> _Data section_
--- START ---

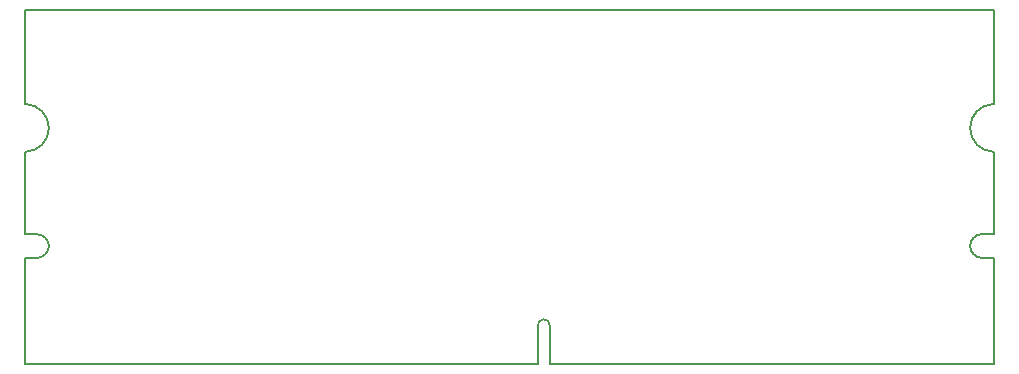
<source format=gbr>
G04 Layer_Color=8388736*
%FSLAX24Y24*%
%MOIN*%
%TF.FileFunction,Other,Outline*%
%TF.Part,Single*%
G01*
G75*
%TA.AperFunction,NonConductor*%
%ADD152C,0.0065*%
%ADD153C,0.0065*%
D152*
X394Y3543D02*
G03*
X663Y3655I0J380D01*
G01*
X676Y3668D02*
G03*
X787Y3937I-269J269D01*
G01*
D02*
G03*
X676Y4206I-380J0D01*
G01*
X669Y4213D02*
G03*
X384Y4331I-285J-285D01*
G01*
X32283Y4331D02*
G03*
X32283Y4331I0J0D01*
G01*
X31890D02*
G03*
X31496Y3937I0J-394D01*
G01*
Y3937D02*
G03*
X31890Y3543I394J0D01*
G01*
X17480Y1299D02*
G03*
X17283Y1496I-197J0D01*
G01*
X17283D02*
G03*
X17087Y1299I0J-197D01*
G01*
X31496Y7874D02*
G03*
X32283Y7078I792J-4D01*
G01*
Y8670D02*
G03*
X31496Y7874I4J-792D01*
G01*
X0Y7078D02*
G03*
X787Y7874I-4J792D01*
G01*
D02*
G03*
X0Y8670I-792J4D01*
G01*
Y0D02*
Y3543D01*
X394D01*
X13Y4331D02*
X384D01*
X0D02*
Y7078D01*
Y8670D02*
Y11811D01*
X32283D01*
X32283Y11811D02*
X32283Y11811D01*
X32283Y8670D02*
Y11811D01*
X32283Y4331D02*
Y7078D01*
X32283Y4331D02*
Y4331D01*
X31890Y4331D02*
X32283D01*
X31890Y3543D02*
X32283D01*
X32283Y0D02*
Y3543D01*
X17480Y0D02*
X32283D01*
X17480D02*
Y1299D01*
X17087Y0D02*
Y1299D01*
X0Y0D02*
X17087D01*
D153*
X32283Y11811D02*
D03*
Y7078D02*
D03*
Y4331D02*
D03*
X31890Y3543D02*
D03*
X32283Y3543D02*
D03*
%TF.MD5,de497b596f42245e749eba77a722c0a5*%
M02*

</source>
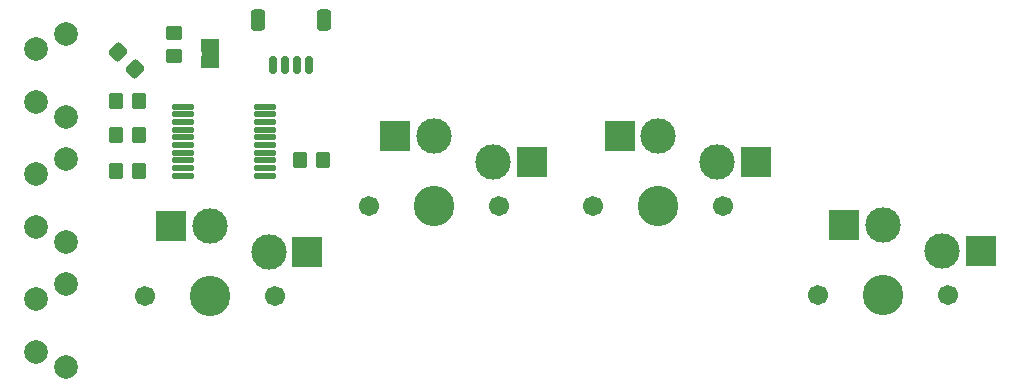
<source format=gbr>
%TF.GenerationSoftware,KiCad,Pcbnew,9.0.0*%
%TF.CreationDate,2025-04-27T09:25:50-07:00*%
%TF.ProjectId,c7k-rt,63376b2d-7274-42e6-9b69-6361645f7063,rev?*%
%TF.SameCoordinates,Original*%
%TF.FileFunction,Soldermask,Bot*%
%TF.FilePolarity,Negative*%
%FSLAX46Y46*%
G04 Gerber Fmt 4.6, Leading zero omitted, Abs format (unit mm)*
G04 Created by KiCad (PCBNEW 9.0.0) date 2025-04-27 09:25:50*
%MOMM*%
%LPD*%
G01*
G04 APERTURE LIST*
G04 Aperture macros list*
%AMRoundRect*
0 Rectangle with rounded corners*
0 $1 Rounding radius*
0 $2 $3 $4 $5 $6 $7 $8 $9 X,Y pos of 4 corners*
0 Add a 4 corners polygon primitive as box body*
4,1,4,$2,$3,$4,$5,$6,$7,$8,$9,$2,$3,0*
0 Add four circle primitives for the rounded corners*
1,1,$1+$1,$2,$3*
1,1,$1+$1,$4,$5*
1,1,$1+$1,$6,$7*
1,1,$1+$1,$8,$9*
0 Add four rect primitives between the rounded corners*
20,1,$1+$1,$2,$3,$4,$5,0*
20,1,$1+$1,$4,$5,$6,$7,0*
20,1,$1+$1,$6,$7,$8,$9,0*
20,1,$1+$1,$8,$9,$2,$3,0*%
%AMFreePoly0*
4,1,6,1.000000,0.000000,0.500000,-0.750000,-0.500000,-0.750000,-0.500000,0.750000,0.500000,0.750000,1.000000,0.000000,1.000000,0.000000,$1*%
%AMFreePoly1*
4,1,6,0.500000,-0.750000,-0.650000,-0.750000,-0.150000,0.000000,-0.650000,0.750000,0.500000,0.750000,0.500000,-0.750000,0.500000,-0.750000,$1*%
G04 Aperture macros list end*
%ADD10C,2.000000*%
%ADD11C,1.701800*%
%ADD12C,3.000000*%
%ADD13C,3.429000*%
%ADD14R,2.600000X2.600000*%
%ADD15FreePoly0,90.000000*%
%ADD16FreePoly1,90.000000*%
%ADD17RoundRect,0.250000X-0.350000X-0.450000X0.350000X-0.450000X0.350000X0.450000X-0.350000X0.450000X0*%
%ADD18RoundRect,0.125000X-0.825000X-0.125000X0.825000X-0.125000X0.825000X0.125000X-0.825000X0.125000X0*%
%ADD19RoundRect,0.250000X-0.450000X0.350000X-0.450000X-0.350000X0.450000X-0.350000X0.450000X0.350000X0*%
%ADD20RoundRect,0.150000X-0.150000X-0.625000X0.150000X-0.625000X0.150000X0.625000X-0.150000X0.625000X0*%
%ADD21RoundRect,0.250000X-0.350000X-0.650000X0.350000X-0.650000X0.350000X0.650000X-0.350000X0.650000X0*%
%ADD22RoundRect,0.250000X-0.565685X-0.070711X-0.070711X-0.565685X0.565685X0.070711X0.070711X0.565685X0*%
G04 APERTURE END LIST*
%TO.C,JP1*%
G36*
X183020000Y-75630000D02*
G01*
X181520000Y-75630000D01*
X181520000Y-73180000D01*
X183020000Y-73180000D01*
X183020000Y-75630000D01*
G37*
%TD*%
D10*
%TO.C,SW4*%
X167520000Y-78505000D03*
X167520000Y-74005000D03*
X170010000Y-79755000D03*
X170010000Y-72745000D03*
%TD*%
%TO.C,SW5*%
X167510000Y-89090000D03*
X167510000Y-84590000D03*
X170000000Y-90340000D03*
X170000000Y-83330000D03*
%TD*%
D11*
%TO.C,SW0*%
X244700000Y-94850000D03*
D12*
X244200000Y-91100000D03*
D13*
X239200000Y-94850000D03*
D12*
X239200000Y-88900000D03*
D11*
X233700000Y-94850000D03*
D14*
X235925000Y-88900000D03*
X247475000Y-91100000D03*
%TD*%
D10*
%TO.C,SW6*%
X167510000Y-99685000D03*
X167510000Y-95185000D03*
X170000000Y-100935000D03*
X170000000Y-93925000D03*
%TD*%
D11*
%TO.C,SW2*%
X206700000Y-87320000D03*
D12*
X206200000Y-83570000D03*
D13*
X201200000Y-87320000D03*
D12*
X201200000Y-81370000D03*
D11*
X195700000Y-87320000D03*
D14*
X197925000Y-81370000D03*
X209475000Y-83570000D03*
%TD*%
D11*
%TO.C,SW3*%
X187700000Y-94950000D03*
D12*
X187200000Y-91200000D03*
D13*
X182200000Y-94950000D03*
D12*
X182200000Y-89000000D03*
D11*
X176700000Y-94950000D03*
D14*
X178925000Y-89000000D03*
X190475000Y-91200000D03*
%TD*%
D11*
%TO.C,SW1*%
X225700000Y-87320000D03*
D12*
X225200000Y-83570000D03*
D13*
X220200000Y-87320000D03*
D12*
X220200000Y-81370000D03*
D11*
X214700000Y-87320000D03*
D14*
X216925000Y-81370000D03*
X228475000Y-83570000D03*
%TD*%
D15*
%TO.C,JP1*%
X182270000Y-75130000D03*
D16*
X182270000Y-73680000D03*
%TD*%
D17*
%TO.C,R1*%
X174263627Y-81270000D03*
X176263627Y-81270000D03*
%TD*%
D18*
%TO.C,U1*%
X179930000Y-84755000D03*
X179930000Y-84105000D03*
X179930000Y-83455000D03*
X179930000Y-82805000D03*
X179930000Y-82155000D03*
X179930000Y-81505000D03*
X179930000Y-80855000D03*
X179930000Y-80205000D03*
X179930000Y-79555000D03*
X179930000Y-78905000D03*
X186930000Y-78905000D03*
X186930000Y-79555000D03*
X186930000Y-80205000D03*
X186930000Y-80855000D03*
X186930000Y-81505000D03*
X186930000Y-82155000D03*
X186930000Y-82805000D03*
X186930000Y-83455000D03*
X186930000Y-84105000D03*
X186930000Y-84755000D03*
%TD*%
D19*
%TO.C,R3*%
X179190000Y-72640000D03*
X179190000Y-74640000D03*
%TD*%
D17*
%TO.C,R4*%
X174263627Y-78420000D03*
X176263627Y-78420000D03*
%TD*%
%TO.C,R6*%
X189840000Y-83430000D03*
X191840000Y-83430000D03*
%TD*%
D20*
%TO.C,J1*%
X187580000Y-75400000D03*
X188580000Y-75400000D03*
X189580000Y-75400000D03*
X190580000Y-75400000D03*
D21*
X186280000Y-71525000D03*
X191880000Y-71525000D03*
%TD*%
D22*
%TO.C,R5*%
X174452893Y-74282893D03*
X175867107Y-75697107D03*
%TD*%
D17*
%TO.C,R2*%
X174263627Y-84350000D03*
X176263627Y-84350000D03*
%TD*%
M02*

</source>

--- END ---

> _How to complete this task_
Your answer should be one number: the count of lines holding "macros" in the listing.

> _Output of the task_
2